Editorial

Repentina licencia desata suspicacias

En el devenir guatemalteco resulta poco afortunado cuando determinados sucesos de impacto público se quieren presentar con aspecto de fortuitos, sobre todo si se registran en concurrencia con circunstancias críticas y bajo explicaciones que pueden sonar verosímiles pero inoportunas, precisamente en un contexto generado por la oposición de ciertos sectores a la lucha contra la corrupción, el financiamiento electoral ilícito y otras prácticas. En otras palabras, bien lo expuso el genial matemático y filósofo alemán Guillermo Leibniz (1646-1716) al decir: “La que llamamos casualidad no es más que la ignorancia de las causas físicas”, y vaya que desde entonces han encontrado explicación muchísimos fenómenos, teoremas y asuntos que parecían irresolubles.

Valga esta introducción ontológica para señalar que resulta llamativa y por demás sospechosa la salida del jefe de la Fiscalía de Delitos Electorales, Óscar Schaad, que primero se anunció como unos días de permiso y luego como una licencia de dos meses solicitada por él mismo. Para mayor suspicacia, esto ocurre una semana antes de las elecciones generales, el evento cívico por excelencia, durante el cual se hace necesario verificar que no ocurran socorridas prácticas politiqueras como el acarreo de votantes, presiones o chantajes contra ciudadanos, mecanismos de condicionamiento o verificación de por quién se votó, pagos en efectivo, dádivas y cualquier tipo de propaganda; es decir, en un momento clave de su misión.

Lo más extraño es que Schaad no ha emitido declaración alguna a la fecha. Se desconoce si se trata de una prohibición de orden superior, pues al menos de viva voz bien podría aclarar los motivos por los cuales pidió permiso sin esperar a que transcurrieran los comicios. De hecho, casos de financiamiento ilícito que involucran al partido oficial ocurrieron precisamente el día de las votaciones en 2015, un antecedente que no se puede obviar ni menospreciar.

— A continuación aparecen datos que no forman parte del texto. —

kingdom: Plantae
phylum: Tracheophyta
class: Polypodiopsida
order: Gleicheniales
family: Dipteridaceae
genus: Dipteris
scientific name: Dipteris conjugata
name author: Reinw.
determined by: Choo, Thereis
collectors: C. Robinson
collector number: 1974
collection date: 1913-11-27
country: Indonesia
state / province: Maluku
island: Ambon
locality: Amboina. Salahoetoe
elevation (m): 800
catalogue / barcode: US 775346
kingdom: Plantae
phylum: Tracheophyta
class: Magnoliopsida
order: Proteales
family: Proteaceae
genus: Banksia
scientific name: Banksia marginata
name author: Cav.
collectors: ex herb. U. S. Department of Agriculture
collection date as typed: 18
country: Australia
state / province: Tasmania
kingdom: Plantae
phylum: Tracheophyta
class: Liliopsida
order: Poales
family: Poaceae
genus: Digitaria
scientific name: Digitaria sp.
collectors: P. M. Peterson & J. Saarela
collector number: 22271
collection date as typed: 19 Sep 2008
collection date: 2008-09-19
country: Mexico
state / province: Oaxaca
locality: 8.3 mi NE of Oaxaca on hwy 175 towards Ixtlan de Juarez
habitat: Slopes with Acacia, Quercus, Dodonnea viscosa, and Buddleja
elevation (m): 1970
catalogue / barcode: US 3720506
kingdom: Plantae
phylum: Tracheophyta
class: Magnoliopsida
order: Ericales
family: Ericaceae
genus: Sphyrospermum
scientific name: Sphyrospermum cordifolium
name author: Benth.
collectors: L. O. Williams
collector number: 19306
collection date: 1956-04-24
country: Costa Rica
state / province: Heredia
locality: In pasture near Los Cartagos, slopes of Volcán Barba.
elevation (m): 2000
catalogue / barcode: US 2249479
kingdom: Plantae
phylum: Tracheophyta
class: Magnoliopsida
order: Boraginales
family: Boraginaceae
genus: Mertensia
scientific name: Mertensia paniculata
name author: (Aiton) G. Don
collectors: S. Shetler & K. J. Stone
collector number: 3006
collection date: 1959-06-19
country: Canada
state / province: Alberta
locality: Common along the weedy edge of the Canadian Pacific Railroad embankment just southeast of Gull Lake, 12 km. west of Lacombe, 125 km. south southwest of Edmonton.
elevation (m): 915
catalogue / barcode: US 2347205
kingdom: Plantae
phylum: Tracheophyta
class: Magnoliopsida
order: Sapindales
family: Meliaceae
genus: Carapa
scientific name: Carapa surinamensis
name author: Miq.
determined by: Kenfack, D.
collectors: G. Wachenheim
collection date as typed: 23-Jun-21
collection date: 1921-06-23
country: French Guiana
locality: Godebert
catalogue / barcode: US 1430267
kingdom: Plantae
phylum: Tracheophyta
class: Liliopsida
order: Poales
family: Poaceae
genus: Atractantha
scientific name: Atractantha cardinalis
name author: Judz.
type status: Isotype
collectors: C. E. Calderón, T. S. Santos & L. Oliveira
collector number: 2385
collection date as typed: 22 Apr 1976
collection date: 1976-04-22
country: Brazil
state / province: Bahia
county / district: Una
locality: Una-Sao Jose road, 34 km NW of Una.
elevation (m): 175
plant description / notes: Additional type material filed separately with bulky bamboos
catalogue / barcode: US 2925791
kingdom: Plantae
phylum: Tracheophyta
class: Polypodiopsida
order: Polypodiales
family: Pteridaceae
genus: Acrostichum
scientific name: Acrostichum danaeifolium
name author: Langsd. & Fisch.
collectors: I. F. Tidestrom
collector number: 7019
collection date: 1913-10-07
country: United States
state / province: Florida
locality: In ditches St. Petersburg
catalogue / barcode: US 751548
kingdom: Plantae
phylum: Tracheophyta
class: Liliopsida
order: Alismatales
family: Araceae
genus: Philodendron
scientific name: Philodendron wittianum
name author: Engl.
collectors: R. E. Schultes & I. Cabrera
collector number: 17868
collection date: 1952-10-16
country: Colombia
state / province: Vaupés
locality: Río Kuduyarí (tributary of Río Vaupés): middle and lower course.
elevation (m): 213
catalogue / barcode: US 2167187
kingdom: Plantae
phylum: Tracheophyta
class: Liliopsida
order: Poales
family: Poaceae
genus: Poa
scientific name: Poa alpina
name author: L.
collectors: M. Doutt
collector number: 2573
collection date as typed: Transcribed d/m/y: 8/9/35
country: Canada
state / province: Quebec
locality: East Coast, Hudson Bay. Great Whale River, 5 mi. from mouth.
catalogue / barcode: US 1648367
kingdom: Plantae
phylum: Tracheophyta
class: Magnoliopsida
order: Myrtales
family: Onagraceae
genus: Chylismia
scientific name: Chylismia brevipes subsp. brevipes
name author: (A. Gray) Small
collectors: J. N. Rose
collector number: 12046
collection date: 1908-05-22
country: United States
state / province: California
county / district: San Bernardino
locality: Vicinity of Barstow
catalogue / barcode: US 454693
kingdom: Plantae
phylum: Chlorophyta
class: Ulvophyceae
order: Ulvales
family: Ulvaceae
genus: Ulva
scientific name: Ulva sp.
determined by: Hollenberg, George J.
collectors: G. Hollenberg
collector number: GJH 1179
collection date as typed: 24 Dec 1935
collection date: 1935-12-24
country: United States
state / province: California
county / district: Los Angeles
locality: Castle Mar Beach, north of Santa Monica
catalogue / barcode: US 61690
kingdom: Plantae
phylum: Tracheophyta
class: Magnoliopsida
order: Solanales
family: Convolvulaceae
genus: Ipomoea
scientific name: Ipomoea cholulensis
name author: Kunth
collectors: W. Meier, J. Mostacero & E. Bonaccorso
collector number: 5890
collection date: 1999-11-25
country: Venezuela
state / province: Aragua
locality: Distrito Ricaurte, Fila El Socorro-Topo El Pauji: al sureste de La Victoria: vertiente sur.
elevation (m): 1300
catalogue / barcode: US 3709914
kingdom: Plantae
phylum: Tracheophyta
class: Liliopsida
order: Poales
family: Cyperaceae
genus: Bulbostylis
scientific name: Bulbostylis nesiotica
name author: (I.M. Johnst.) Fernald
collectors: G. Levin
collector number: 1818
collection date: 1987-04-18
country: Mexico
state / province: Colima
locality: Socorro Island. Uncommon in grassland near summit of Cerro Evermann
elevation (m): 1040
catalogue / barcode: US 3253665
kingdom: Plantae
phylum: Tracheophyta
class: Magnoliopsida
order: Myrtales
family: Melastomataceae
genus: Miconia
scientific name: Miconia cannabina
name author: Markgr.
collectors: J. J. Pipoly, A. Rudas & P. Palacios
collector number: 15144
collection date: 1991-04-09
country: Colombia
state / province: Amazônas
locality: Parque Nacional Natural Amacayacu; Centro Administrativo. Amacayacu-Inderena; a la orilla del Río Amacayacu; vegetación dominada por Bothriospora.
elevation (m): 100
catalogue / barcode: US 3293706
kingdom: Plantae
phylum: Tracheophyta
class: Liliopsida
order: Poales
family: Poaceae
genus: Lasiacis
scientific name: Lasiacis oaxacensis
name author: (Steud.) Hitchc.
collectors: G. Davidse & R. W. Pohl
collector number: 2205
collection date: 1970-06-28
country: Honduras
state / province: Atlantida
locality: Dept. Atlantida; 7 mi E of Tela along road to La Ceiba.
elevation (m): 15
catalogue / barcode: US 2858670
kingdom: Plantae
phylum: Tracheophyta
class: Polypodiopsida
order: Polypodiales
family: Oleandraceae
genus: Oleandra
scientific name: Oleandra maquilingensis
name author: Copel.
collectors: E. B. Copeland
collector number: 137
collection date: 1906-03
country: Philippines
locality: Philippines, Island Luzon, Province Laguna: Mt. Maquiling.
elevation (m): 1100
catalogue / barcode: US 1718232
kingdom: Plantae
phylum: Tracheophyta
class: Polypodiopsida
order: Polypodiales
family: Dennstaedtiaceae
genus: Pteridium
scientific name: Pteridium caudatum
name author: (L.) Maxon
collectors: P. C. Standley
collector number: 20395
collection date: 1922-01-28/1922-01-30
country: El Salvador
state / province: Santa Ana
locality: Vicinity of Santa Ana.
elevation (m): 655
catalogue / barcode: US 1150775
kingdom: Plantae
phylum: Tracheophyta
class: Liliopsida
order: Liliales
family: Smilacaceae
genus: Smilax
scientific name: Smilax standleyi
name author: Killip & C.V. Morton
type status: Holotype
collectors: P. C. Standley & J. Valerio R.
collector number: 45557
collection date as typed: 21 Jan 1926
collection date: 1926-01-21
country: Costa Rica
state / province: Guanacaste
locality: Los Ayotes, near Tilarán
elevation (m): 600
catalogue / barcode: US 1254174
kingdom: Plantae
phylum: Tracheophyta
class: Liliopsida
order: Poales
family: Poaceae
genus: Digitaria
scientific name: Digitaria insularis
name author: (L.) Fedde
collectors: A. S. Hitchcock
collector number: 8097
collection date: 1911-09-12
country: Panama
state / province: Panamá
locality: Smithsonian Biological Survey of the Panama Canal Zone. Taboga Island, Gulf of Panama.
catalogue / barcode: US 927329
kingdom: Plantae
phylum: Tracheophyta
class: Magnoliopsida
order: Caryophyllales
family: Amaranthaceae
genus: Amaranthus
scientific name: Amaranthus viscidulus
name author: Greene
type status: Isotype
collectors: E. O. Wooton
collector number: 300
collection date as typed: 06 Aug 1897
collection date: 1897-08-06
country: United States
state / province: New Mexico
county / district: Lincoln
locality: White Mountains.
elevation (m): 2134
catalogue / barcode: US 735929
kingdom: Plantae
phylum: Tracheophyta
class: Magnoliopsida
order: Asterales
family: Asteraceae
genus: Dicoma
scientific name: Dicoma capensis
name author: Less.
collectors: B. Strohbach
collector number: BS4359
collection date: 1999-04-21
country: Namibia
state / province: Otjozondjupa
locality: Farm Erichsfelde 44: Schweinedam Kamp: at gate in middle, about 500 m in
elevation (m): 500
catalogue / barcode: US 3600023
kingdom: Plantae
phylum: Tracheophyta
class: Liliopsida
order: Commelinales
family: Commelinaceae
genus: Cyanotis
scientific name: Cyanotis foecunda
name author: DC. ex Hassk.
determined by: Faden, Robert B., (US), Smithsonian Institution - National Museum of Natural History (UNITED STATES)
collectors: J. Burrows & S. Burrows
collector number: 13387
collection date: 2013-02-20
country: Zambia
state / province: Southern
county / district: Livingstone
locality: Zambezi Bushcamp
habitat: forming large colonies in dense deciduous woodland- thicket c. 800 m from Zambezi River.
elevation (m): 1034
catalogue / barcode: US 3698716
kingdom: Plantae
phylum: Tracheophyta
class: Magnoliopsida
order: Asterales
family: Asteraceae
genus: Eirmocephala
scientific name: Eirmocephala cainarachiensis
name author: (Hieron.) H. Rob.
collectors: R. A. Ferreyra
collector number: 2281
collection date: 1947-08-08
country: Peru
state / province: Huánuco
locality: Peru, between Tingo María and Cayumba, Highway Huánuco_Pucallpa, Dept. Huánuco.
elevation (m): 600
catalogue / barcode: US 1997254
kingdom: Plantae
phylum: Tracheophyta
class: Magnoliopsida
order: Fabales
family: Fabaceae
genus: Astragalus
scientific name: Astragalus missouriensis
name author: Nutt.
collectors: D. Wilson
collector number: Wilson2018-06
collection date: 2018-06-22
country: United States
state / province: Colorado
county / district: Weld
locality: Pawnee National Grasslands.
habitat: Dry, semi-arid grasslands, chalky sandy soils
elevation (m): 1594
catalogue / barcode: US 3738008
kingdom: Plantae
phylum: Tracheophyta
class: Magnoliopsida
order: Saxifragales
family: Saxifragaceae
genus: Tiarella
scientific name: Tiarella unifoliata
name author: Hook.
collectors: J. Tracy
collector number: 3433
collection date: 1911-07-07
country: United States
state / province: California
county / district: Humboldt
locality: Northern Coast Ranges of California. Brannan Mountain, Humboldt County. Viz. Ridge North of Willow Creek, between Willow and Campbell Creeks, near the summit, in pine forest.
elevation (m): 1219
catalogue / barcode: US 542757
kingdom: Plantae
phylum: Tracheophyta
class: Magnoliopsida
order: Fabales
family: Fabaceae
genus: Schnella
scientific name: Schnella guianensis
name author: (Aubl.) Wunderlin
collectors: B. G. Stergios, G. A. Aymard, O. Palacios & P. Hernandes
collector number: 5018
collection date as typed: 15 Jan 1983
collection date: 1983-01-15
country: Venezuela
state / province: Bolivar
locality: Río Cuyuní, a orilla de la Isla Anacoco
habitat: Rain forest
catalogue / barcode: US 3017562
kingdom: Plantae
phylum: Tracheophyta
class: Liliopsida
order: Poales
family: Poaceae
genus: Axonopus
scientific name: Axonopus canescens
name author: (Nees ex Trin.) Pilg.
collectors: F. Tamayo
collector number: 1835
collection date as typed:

Si existe algún tipo de amenaza contra la integridad del fiscal, debería hacerse pública. La más reciente pesquisa de esta oficina era acerca de las advertencias de boicotear las elecciones proferidas por cabecillas del movimiento de supuestos exmilitares para exigir un pago de Q85 mil. Después atenuaron el amago y dijeron que se dedicarían supuestamente a vigilar los comicios, una acción igualmente ilegal si no está avalada por el Tribunal Supremo Electoral, que rechazó todo tipo de asedio sobre los electores. En todo caso resultaba necesario actuar con prontitud sobre la amenaza inicial, registrada en video por medios de comunicación, dado que constituye un nefasto precedente.

La fiscal general podría haber emitido ya una declaración sobre la salida de un fiscal tan estratégico y las razones por las cuales otorgó el permiso, pues ella misma lo ha descrito como un profesional íntegro y un dedicado estudioso del Derecho.

Ciertamente, las personas no son las instituciones y el fiscal José Curruchiche queda a cargo de verificar la comisión de cualquier delito electoral durante la jornada de votaciones, así como de emprender la persecución penal contra quien resulte responsable como ejecutor, instigador o patrocinador. No obstante, él mismo declaró su extrañeza por la repentina licencia de su jefe inmediato, lo cual trae a colación la sabiduría de aquel decir popular: “No hay que hacer cosas malas que parezcan buenas, ni buenas que parezcan malas”.